Ejercicio propuesto 1 -> Según el fragmento sobre la proyección del mapa, ¿qué sistema de referencia de coordenadas devuelve datadismap.crs?
Ejercicio propuesto 2 -> Prosigue el fragmento sobre la proyección del mapa desde su última línea.

Texto extraído ->
********

Index(['DEPARTAMEN', 'PROVINCIA', 'DISTRITO', 'INSTITUCIO', 'Poblacion',
       'Superficie', 'Den_pob', 'RENIEC', 'POB-PEN', 'ES_PRIV', 'ES_PUB',
       'N_COMIS', 'IIEE_PROG_PUB020', 'IIEE_PROG_PRIV2020', 'Latitud',
       'Longitud', 'Ejec_reduc_delit', 'Increm_reduc_delit', 'IDH2019',
       'Educ_sec_comp2019_pct', 'NBI2017_pct',
       'niños_no_asisten_escuela2017_pct', 'Viv_sin_serv_hig2017_pct',
       'pob_inf2018', 'pob_supf2018', 'pct_local_no_cobertura_cell',
       'pct_local_cobertura_cell', 'ZG', 'Delitos', 'TID', 'Delitos_todos',
       'geometry'],
      dtype='object')

Proyección del mapa:

In [3]:
datadismap.crs

<Geographic 2D CRS: EPSG:4326>
Name: WGS 84
Axis Info [ellipsoidal]:
- Lat[north]: Geodetic latitude (degree)
- Lon[east]: Geodetic longitude (degree)
Area of Use:
- name: World.
- bounds: (-180.0, -90.0, 180.0, 90.0)

********

Extracto de datos ->
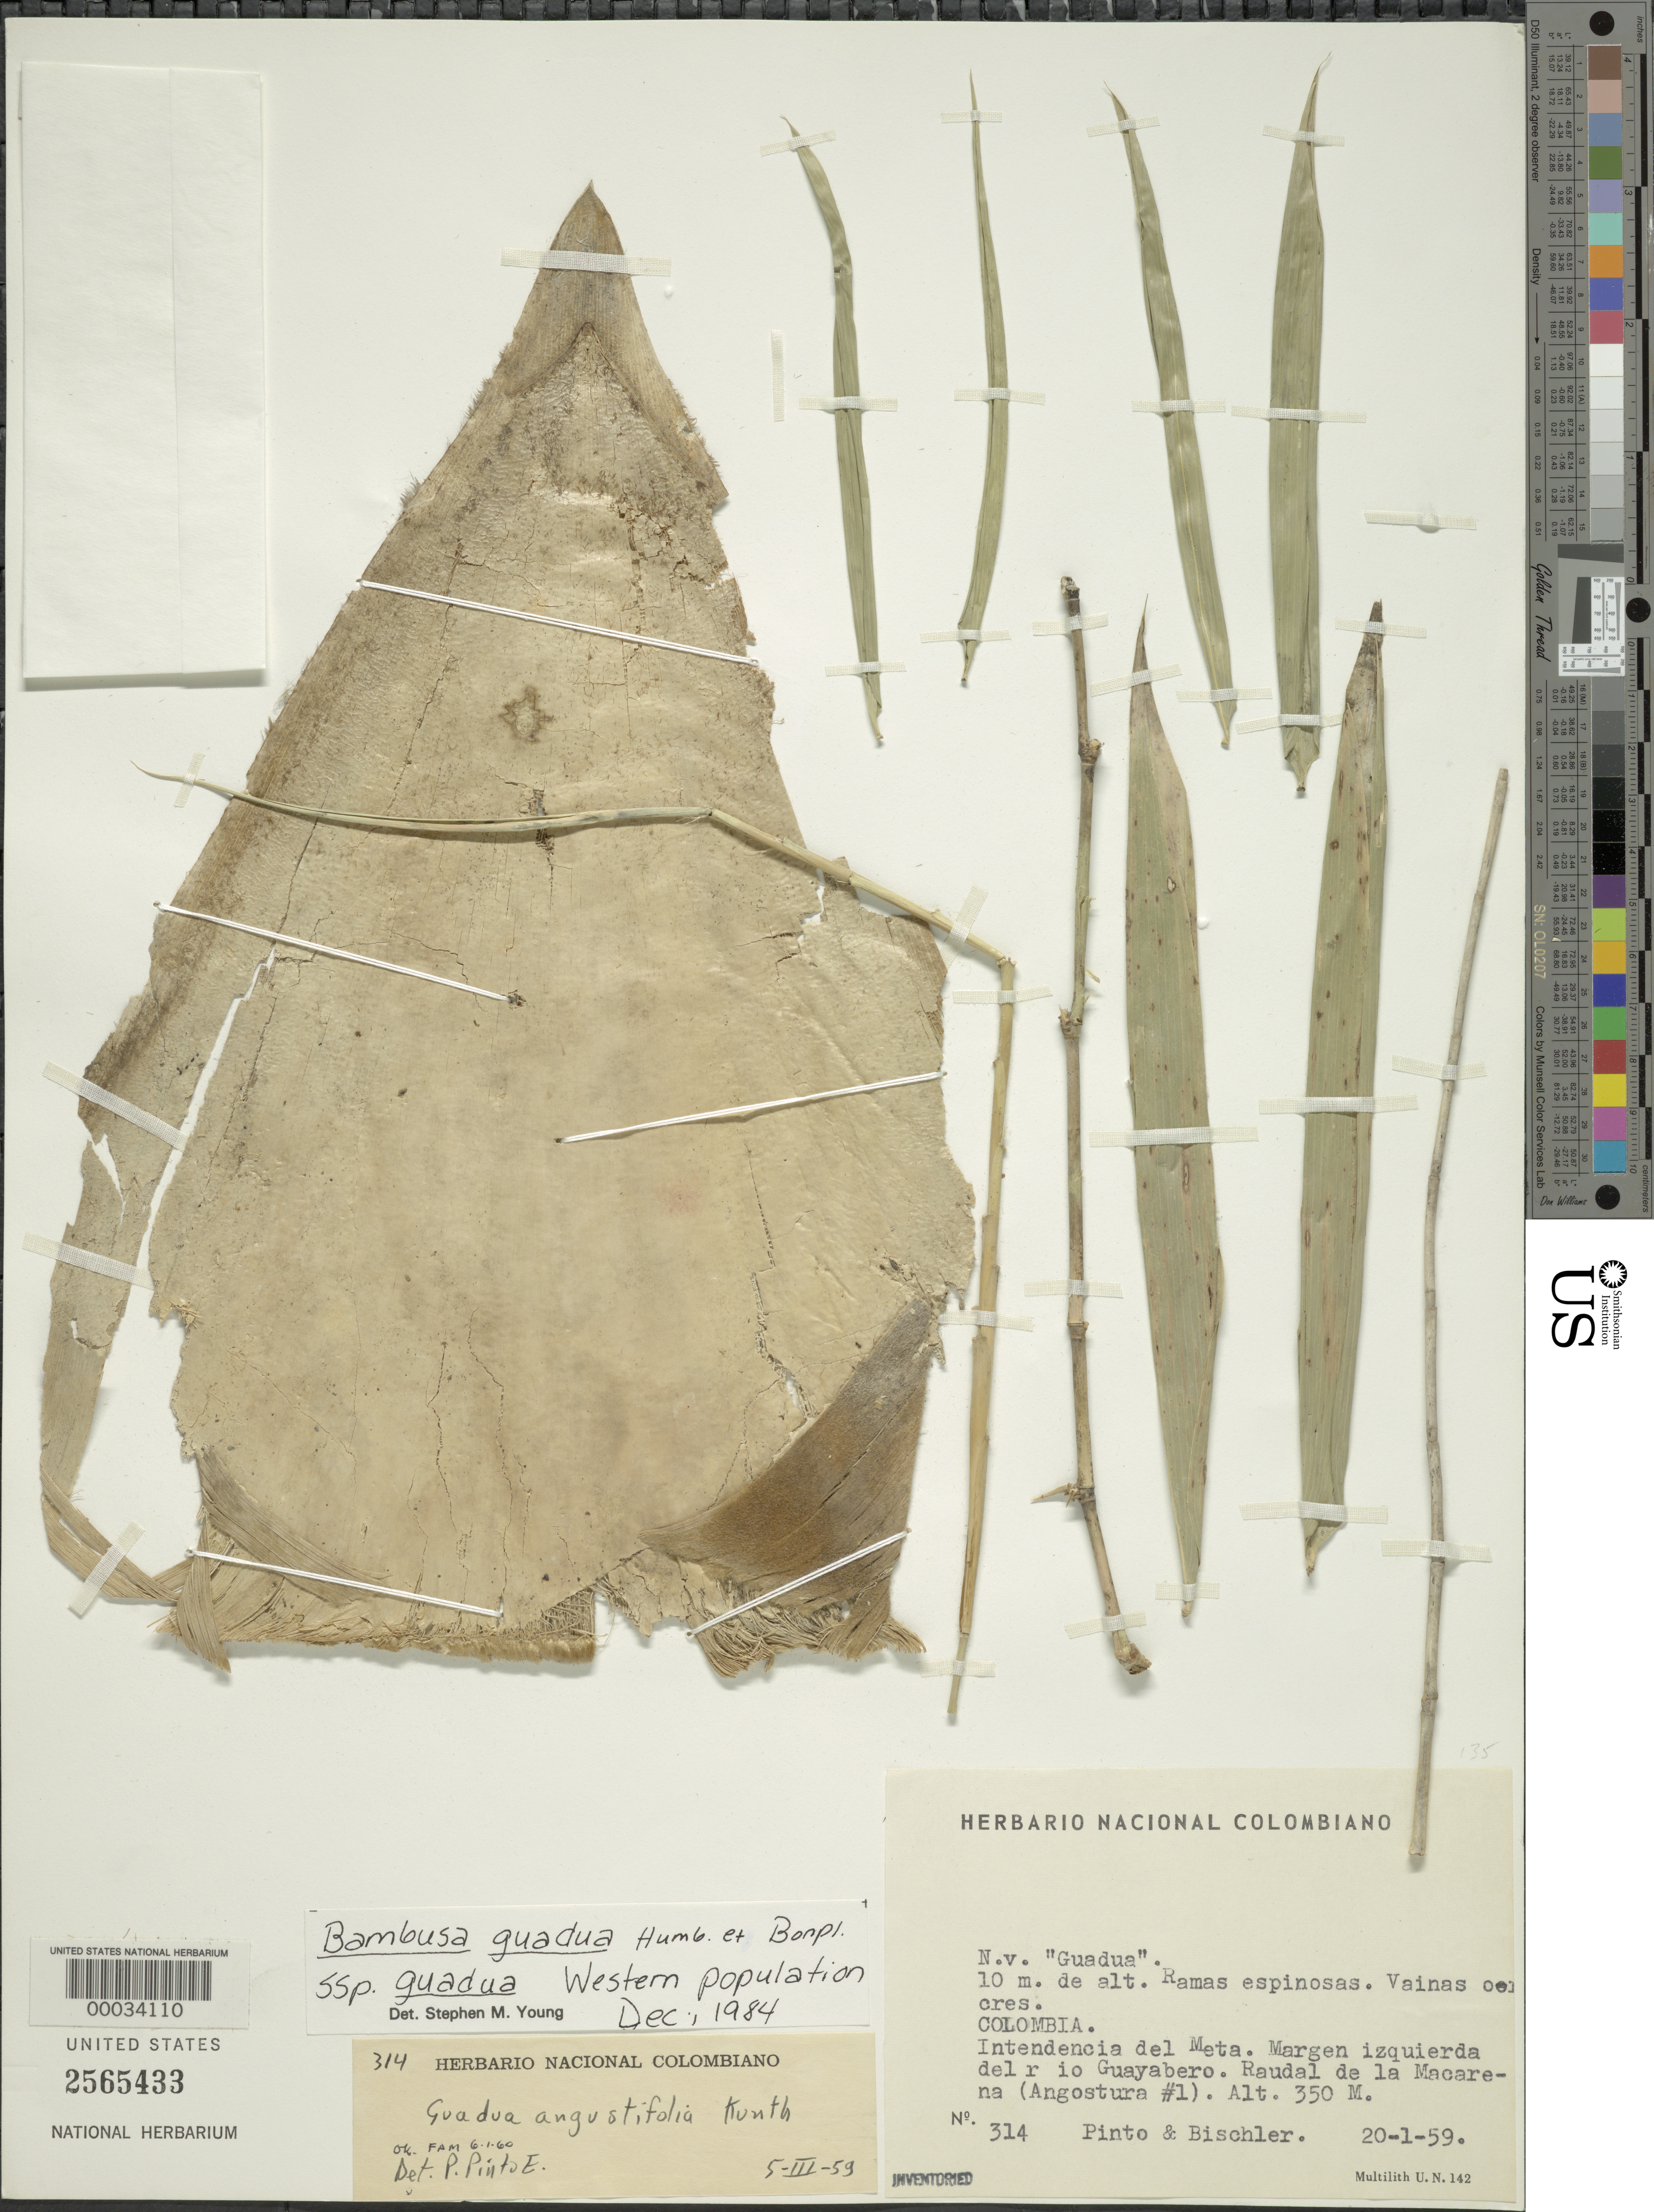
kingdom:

********

Respuesta 1 -> EPSG:4326, es decir, WGS 84.

Respuesta 2 ->
Datum: World Geodetic System 1984 ensemble
- Ellipsoid: WGS 84
- Prime Meridian: Greenwich

In [None]:
datadismap.describe()

Recordar paleta colores aqui: [colores](https://matplotlib.org/stable/tutorials/colors/colormaps.html)

# Explorando el IDH

In [None]:
# histograma

import seaborn

ax = seaborn.histplot(datadismap['IDH2019'], bins=5)
# Add rug on horizontal axis
seaborn.rugplot(
    datadismap['IDH2019'], height=0.05, color='red', ax=ax
)

Todos los intervalos posibles:

In [None]:
import mapclassify 
import numpy
numpy.random.seed(12345)

K=5
# mismo ancho interval, posible pocos conteos, interpretacion facil
ei5 = mapclassify.EqualInterval(datadismap['IDH2019'], k=K)
# mismo ancho interval basado en SDs, interpretacion algo facil, inapropiado para valores muy sesgados
msd = mapclassify.StdMean(datadismap['IDH2019'])
# diff ancho interval, conteo similar, interpretacion dificil, repetidos complica cortes                                
q5=mapclassify.Quantiles(datadismap['IDH2019'],k=K)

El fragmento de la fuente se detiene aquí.